MPS Ropes and Challenges: History
Located on the north end of Whitnall Park and Boerner Botanical Gardens, Potter’s Forest is the home of the Milwaukee Public Schools ropes and challenges course.
In 1994, a collaborative effort involving MPS staff from the Departments of Curriculum and Instruction, Special Education and Supportive Services, School-to-Work, Community Recreation, Facilities and Maintenance, and Insurance and Risk Management was organized to develop a new ropes and challenges education program for MPS students and staff. After a tour of the site, the selection committee immediately chose Potter's Forest as the prime location for the ropes and challenges course. In the spring of 1995, the first elements of the course were installed, and staff began training. Program implementation with students began in the fall of 1995.
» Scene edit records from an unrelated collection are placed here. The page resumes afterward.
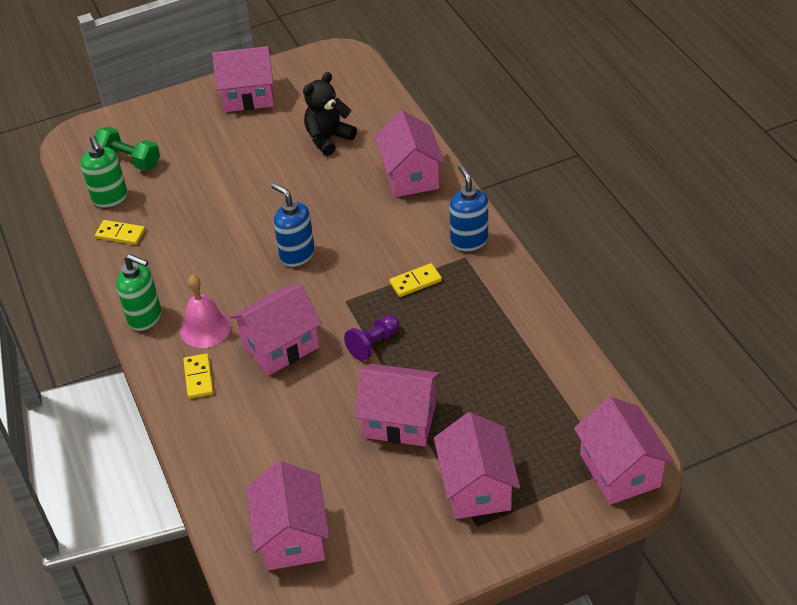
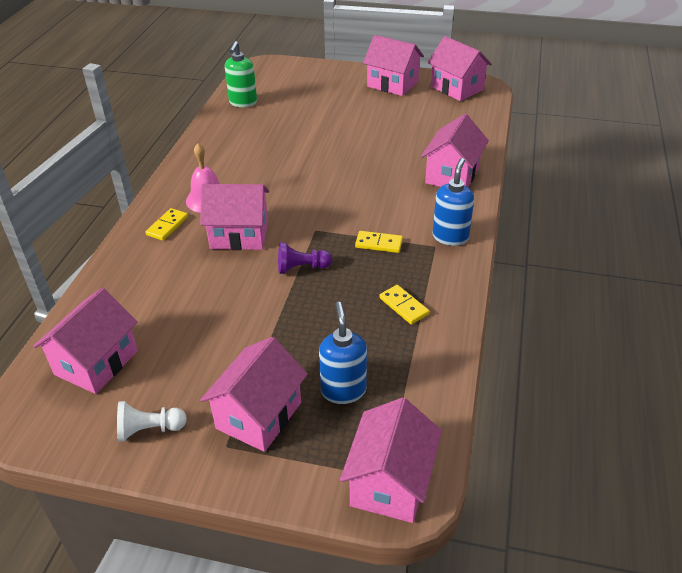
camera: 35 degrees right, 5 degrees down
(120, 234) = (225, 124): yellow domino -> yellow domino (404, 306)
(129, 160) = (278, 88): green dumbbell -> none
(145, 317) = (181, 175): green soap dispenser -> none
(297, 255) = (316, 186): blue soap dispenser -> blue soap dispenser (343, 390)
(328, 139) = (418, 128): black teddy bear -> none
(400, 420) = (260, 330): pink house -> pink house (457, 88)
(404, 555) = (149, 430): none -> white pawn

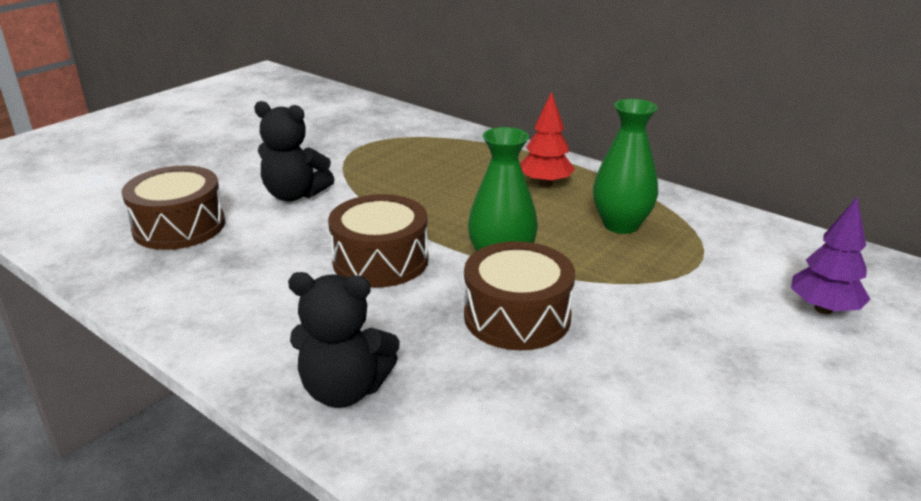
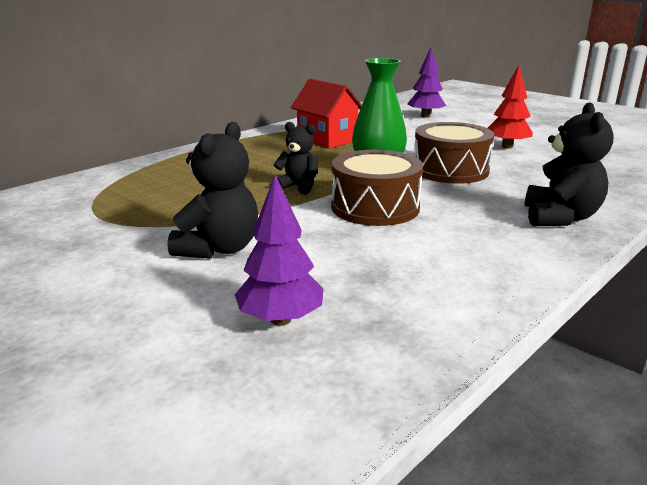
camera: 85 degrees left, 5 degrees down
(179, 226) = (280, 319): brown drum -> purple tree
(437, 217) = (298, 187): none -> black teddy bear
(545, 183) = (251, 152): red tree -> red tree (507, 147)
(621, 225) = (327, 140): green vase -> red house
Since its inception, the MPS ropes and challenges course has served over 60,000 students, including students with significant developmental disabilities. One of the unique features of the course is that it was designed to be accessible to students with a variety of special needs, including students with orthopedic impairments, visual impairments, and cognitive delays.
Read a more detailed history of the land and Potter’s Forest.
Due to risk management and liability issues, the MPS ropes and challenges course at Potter’s Forest is open ONLY to MPS traditional schools and MPS instrumentality charter schools.